_Activities_.
[A] Which method calls written with parentheses appear in the Java container thread?
[B] In the Java container thread, why does the asker say LinkedHashMap falls short?
[C] Pick up the Java container thread from its last sentence and keep it going.

_Provided passage_.
____
Java: Is there a container which effectively combines HashMap and ArrayList?

I keep finding a need for a container which is both a HashMap (for fast lookup on a key type) and an ArrayList (for fast access by integer index).
LinkedHashMap is almost right, in that it keeps an iterable list, but it is unfortunately a linked list... retrieving the Nth element requires iterating from 1 to N.
Is there a container type which fits this bill and which I've somehow missed? What do other people do when they need to access the same set of data by key and by index?

Take a look at Apache Commons LinkedMap.

If you are removing (in the middle) as well as accessing by index and by key (which means that the indexes are changing), you are possible out of look - I think there simply can't be an implementation which provides O(1) for both of remove (by index, key or iterator) and get(index). This is why we have both LinkedList (with iterator.remove() or remove(0) in O(1)) and ArrayList (with get(index) in O(1)) in the standard API.
You could have both removing and index-getting in O(log n) if you use a tree structure instead of array or linked list (which could be combined with a O(1) key based read access - getting the index for your key-value-pair would still need O(log n), though).
If you don't want to remove anything, or can live with following indexed not shifted (i.e. remove(i) being equivalent to set(i, null), there is nothing which forbids having both O(1) index and key access - in fact, then the index is simply a second key here, so you could simply use a HashMap and a ArrayList (or two HashMaps) then, with a thin wrapper combining both.
Edit: So, here is an implementation of ArrayHashMap like described in the last paragraph above (using the "expensive remove" variant). It implements the interface IndexedMap below. (If you don't want to copy+paste here, both are also in my github account which will be updated in case of later changes).
____
_Exercise data_.
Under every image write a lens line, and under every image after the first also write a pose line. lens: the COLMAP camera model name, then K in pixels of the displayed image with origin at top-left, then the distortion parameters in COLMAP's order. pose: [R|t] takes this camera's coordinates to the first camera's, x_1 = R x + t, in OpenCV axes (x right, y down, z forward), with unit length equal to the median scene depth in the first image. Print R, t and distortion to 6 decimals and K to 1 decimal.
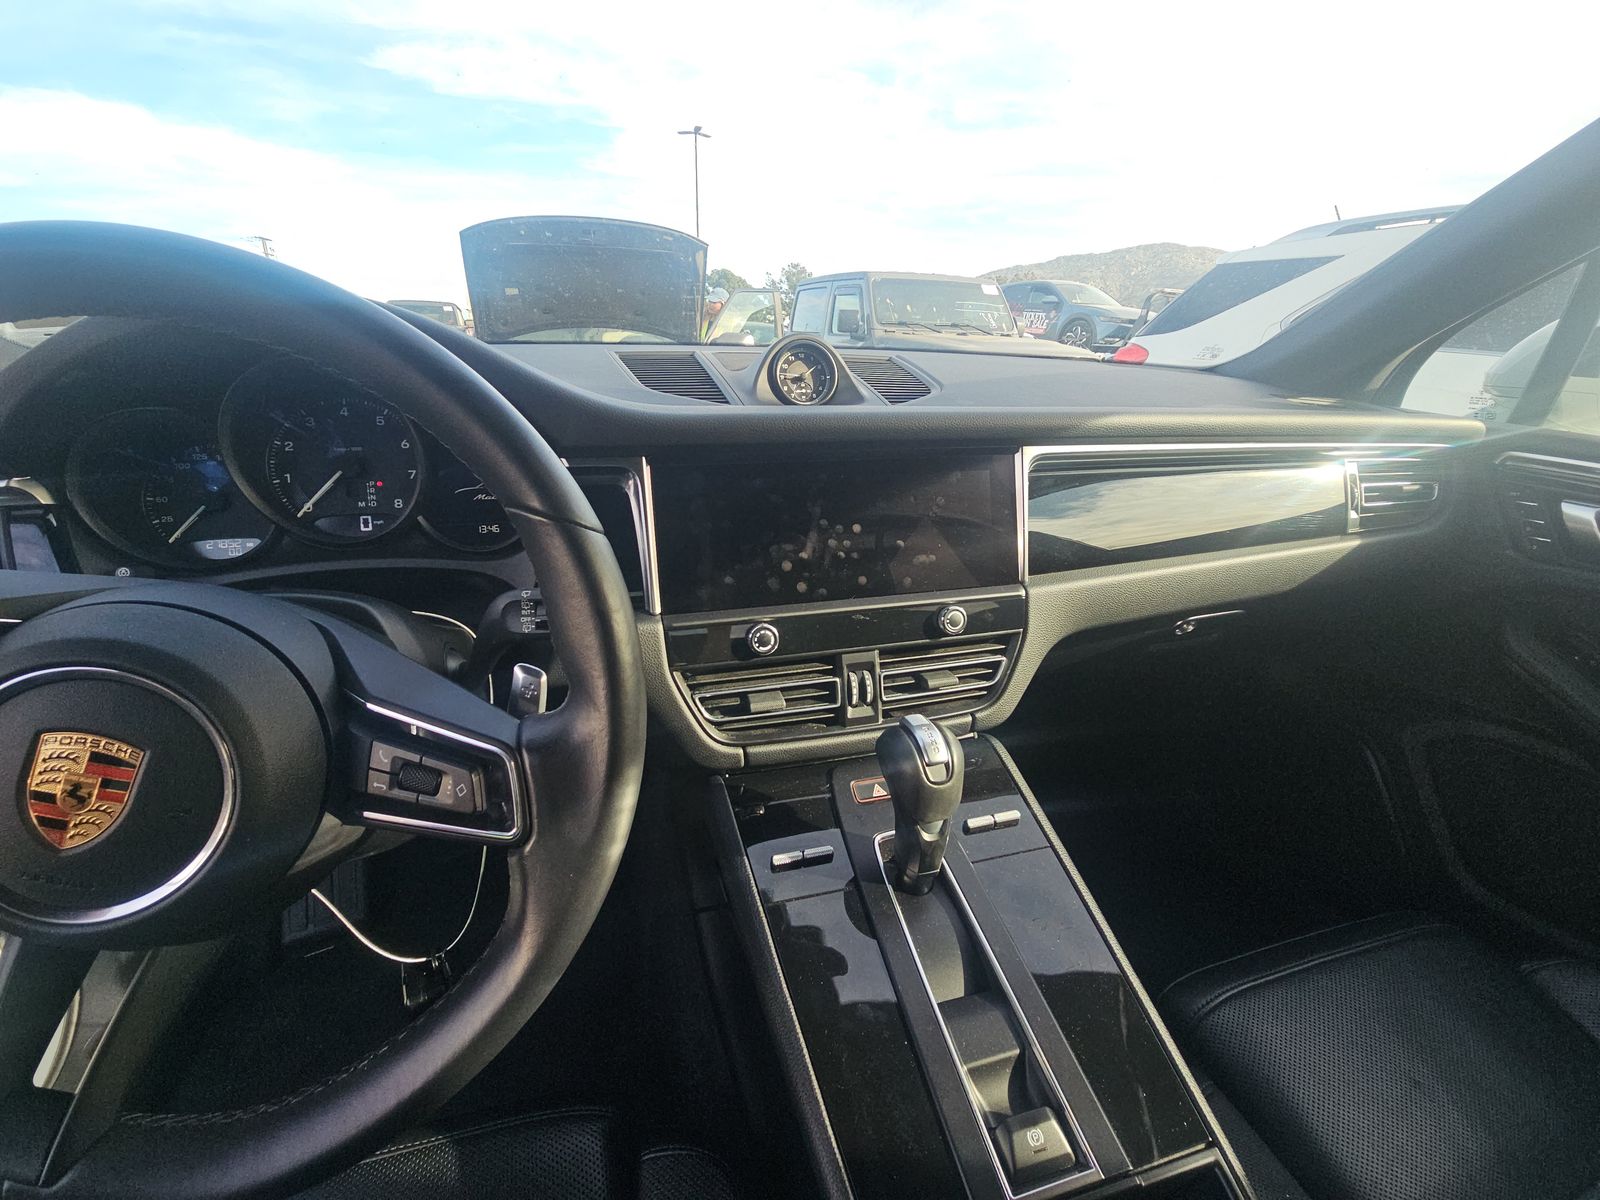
lens RADIAL K [[654.5, 0, 774.7], [0, 654.5, 581.5], [0, 0, 1]] dist [0.017542, -0.013388]
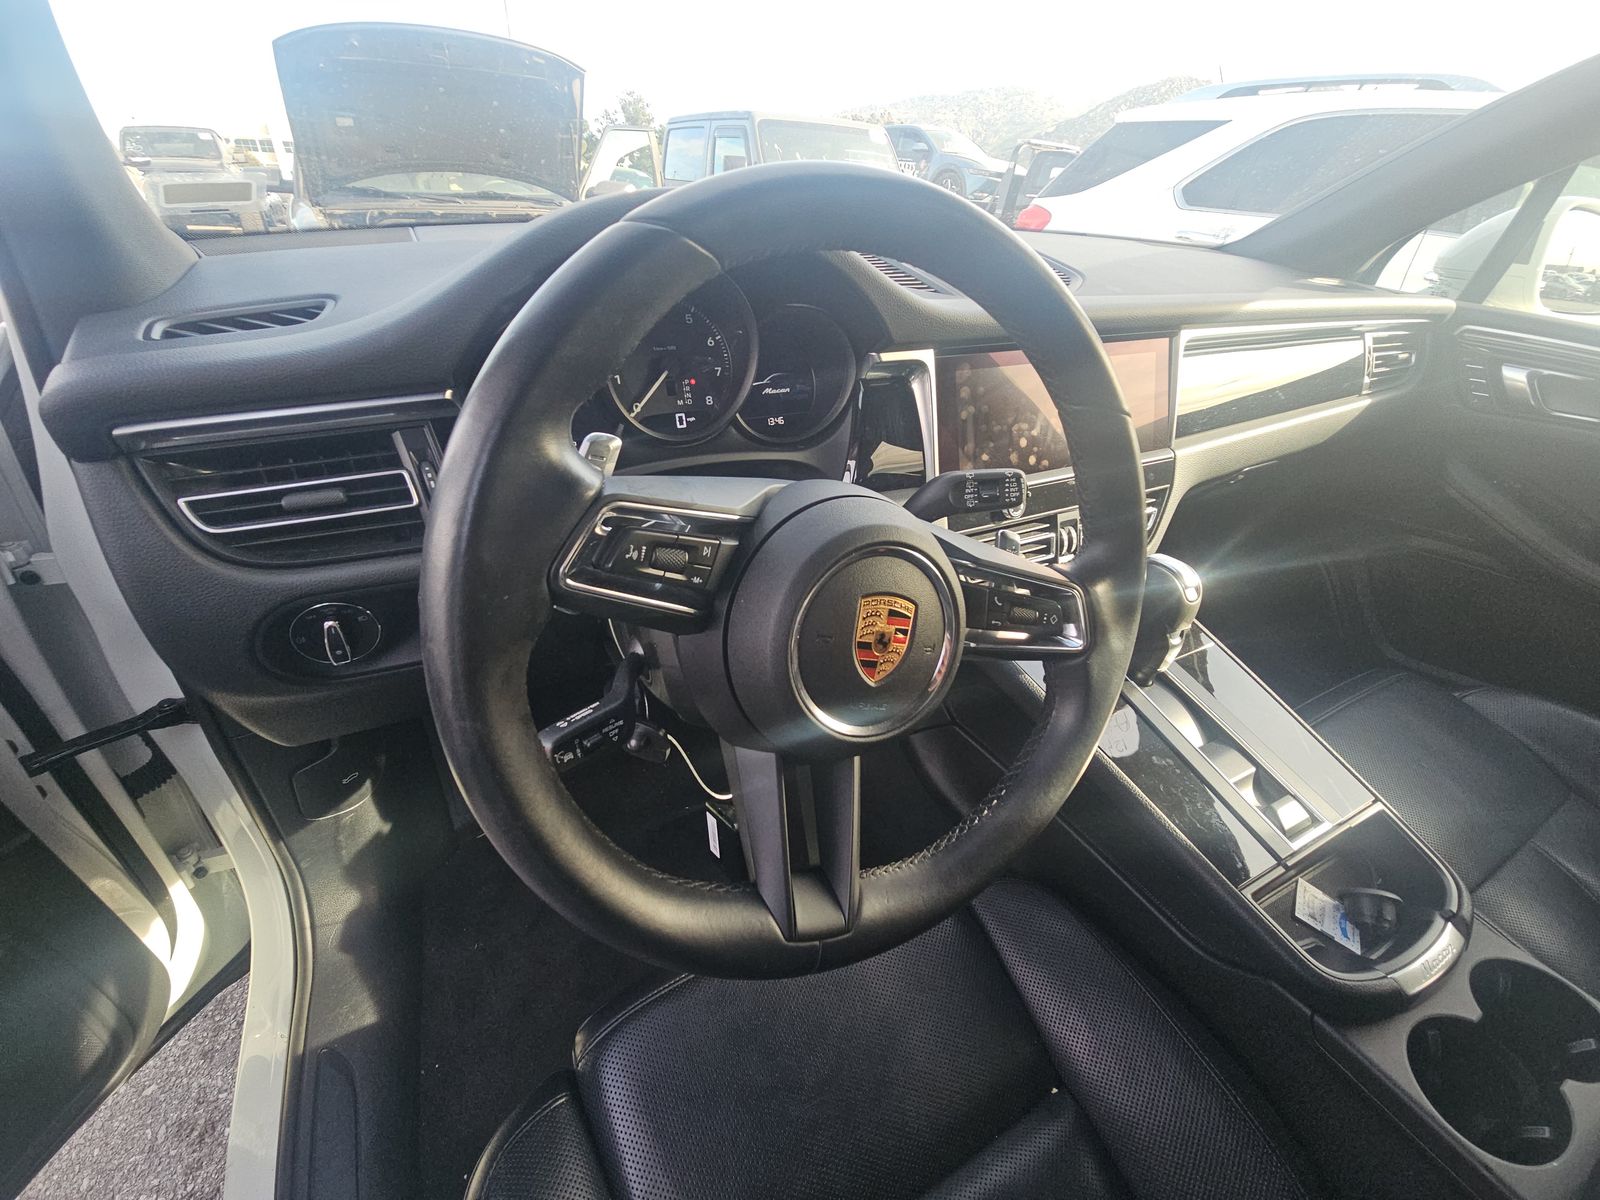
lens RADIAL K [[654.5, 0, 774.7], [0, 654.5, 581.5], [0, 0, 1]] dist [0.017542, -0.013388]
pose [[0.979908, -0.086601, 0.179665, -0.558719], [0.051547, 0.980174, 0.191318, -0.023003], [-0.192671, -0.178213, 0.964944, -0.084133]]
____
_Answer set_.
[A] iterator.remove(), remove(0), get(index), remove(i), set(i, null)

[B] It keeps a linked list, so retrieving the Nth element requires iterating from 1 to N.

[C]
package de.fencing_game.paul.examples;
import java.util.*;
/**
* A combination of ArrayList and HashMap which allows O(1) for read and
* modifiying access by index and by key.
* <p>
* Removal (either by key or by index) is O(n), though,
* as is indexed addition of a new Entry somewhere else than the end.
* (Adding at the end is in amortized O(1).)
* </p>
* <p>
* (The O(1) complexity for key based operations is under the condition
* "if the hashCode() method of the keys has a suitable distribution and
* takes constant time", as for any hash-based data structure.)
* </p>
* <p>
* This map allows null keys and values, but clients should think about
* avoiding using these, since some methods return null to show
* "no such mapping".
* </p>
* <p>
* This class is not thread-safe (like ArrayList and HashMap themselves).
* </p>
* <p>
* This class is inspired by the question
* Is there a container which effectively combines HashMap and ArrayList? on Stackoverflow.
* </p>
* #author Paŭlo Ebermann
*/
public class ArrayHashMap<K,V>
extends AbstractMap<K,V>
implements IndexedMap<K,V>
{
/**
* Our backing map.
*/
private Map<K, SimpleEntry<K,V>> baseMap;
/**
* our backing list.
*/
private List<SimpleEntry<K,V>> entries;
/**
* creates a new ArrayHashMap with default parameters.
* (TODO: add more constructors which allow tuning.)
*/
public ArrayHashMap() {
this.baseMap = new HashMap<K,SimpleEntry<K,V>>();
this.entries = new ArrayList<SimpleEntry<K,V>>();
}
/**
* puts a new key-value mapping, or changes an existing one.
*
* If new, the mapping gets an index at the end (i.e. {#link #size()}
* before it gets increased).
*
* This method runs in O(1) time for changing an existing value,
* amortized O(1) time for adding a new value.
*
* #return the old value, if such, else null.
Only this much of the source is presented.